Saturday, 30 September 2017
Autumn Sunshine by the Loch
We then walked into Dr Neil's Garden, which is a lovely place, full of trees like this weeping willow
and with great views of Duddingston Loch
and Arthur's Seat
There are quite a few birds on this part of the loch
including several little grebes (dabchicks)
There were some wasps and bees around, including this sleepy looking queen bumblebee
Yew trees have traditionally been planted in churchyards to ward off evil spirits and they look lovely at this time of the year (but remember, they're poisonous!).
After lunch in Duddingston Village, we walked along the road between the loch and Arthur's Seat back into town. We were absolutely delighted to see this otter,who swam around hunting for a while
and it was nice to see that the mute swan family had successfully raised four cygnets
The clouds started to roll in as we walked past Arthur's Seat
and it was raining by the time we got home!
Friday, 29 September 2017
buzzard on Corstorphine HIll
into the blue sky -
crows give chase
Corstorphine Hill, this lunchtime
**
and thanks to Literary Corstorphine for including me in this article about local poets.
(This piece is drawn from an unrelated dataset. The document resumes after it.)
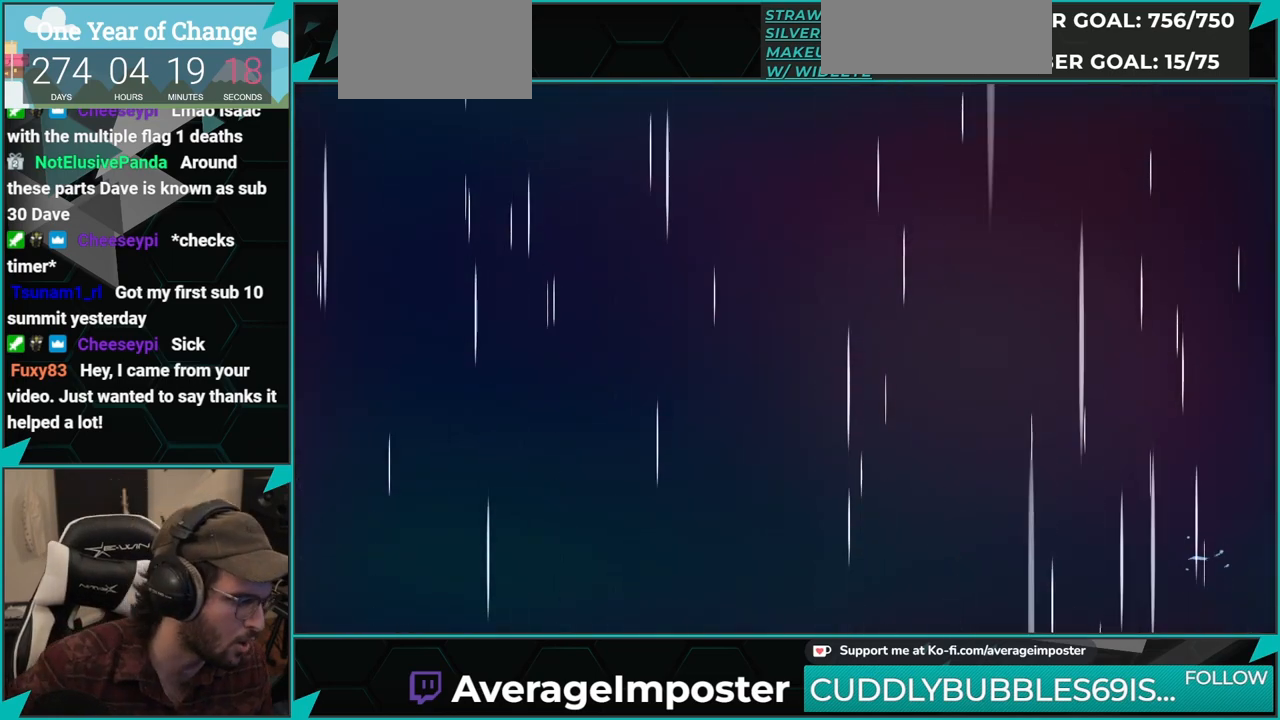
{"buttons": [], "left_stick": "center", "events": []}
Wednesday, 27 September 2017
Stars for National Poetry Day
*
Tuesday, 26 September 2017
Happy Red Squirrel Week
Red squirrels the slim, cute squirrels beloved of Beatrix Potter's Squirrel Nutkin andother stories have long been out-competed by the heavier grey squirrels that were originally introduced from the USA. The grey squirrels threaten the reds through outcompeting them and also be passing on a squirrel pox disease that affects the reds badly but that the greys are immune to.
In many parts of Scotland, the red squirrels still hold their own, but in Edinburgh we only have grey squirrels. In the absence of reds, the greys are appealing animals to have in parks and gardens, though they can be a menace eating all the seed from birdfeeders.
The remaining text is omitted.